* Try it *
Exact copies of all the lines below are needed, without the pictures.
=== Data ===
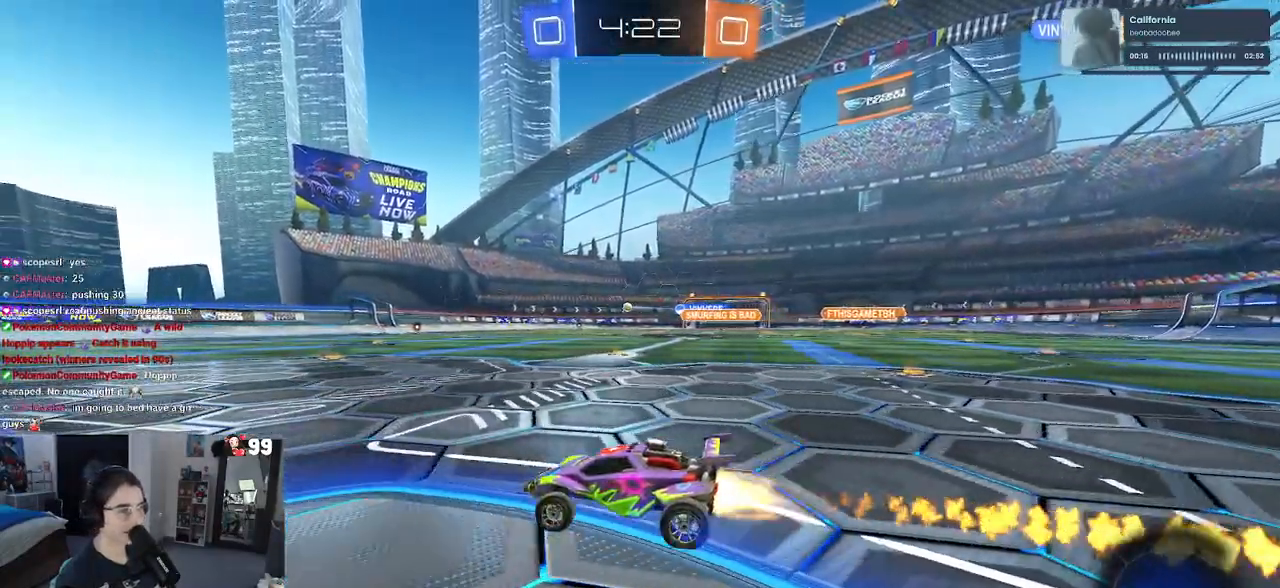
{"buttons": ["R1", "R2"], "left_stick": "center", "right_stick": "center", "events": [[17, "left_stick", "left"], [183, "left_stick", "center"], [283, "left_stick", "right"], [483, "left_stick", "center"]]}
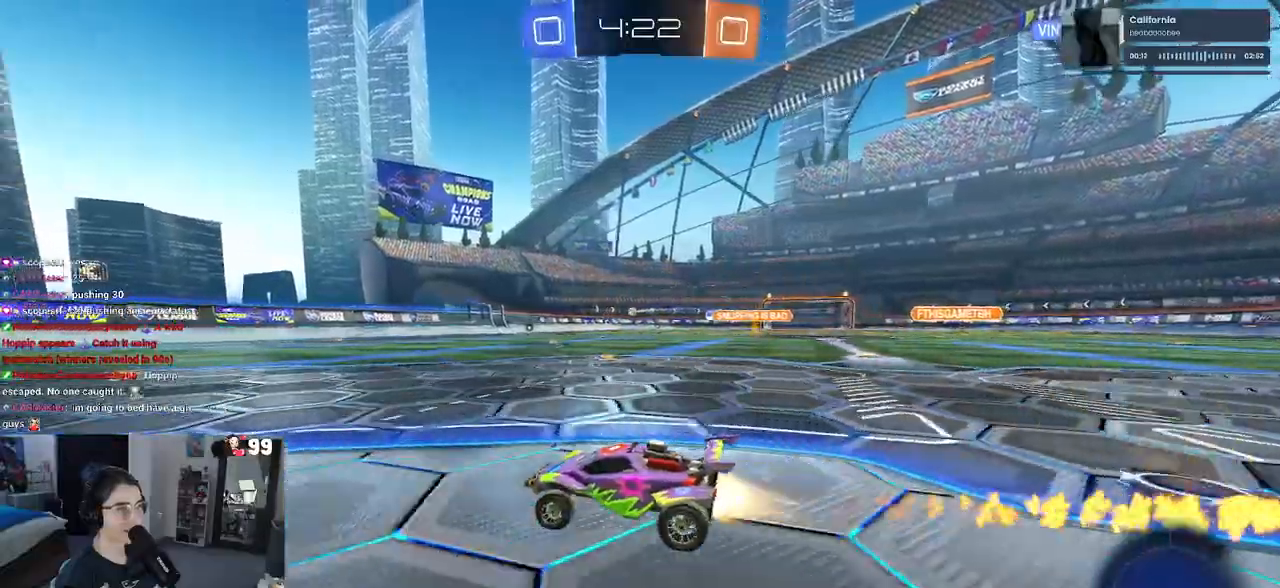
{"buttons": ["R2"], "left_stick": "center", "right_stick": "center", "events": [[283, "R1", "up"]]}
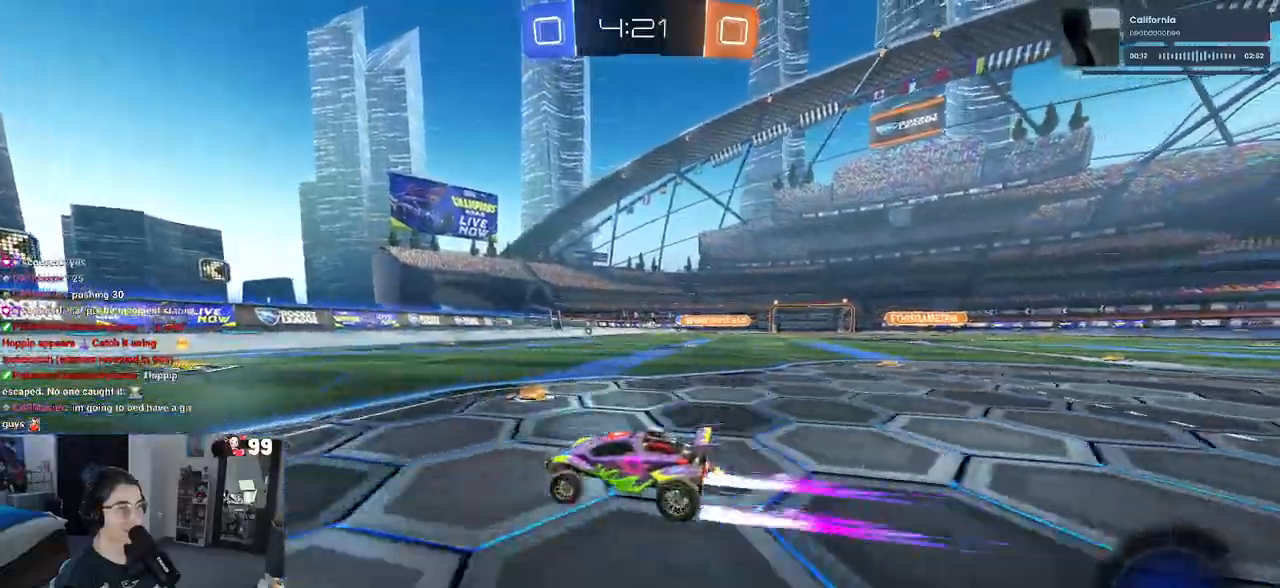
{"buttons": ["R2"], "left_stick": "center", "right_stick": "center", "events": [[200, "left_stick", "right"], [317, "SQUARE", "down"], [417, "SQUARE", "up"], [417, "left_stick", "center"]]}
===
* Exercise output *
{"buttons": ["R1", "R2"], "left_stick": "center", "right_stick": "center", "events": [[17, "left_stick", "left"], [183, "left_stick", "center"], [283, "left_stick", "right"], [483, "left_stick", "center"]]}
{"buttons": ["R2"], "left_stick": "center", "right_stick": "center", "events": [[283, "R1", "up"]]}
{"buttons": ["R2"], "left_stick": "center", "right_stick": "center", "events": [[200, "left_stick", "right"], [317, "SQUARE", "down"], [417, "SQUARE", "up"], [417, "left_stick", "center"]]}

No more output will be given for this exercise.